Well, Christmas 2022 is over. It ended fifty-six minutes ago, and while it was a very different Christmas, it was relaxing.
Brandy and I stayed home. She cooked up all sorts of goodies (Breakfast casserole, roasted duck, home made chicken tenders, grilled chicken tacos, etc.) and we both watched TV, talked a bit, and played video games. After three days of it, I’m ready to get out of the house for a bit, but it was a nice alternative to the usual family carousel of chaos, especially after the disappointing experience last year.
Brandy put alot of time and effort into dinner just to see all her help vanish. Then when it came time to the meal, no one really had anything nice to say. It was disappointing and hurtful, and I’m glad not to relive that this year.
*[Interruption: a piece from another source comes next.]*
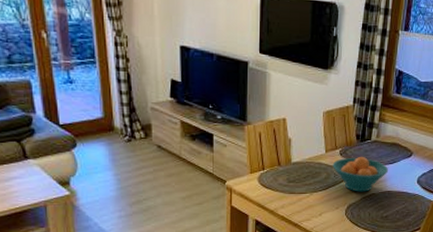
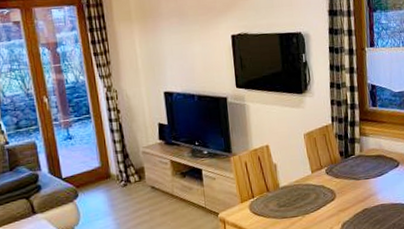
fruit bowl: present [332,156,389,192] -> none [320,172,378,209]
Paul gave us both a check, which made for some awkwardness still. I had to tell some white lies to some family to spare their feelings, which I’m not thrilled about, but in the scheme of things it was for the best.
In my attempt to simplify life, I’ve still found myself trapped in the same predicament that I usually find myself: who should I be? Should I be the alpha male who gets things done or should be I be the lazy slacker who watches TV? I bounce between worlds and I guess don’t feel all that comfortable in either one. But, the more I lean into the philosophical/spiritual the more I feel at home. I really need to embrace this part of me more.
I have two more days off left before I must return to work and I don’t have a ton to do. I guess, I hope to exercise a bit, meditate a bit, and relax a bit. I want to go into 2023 excited about the future and maybe, a bit more compassionate and level headed.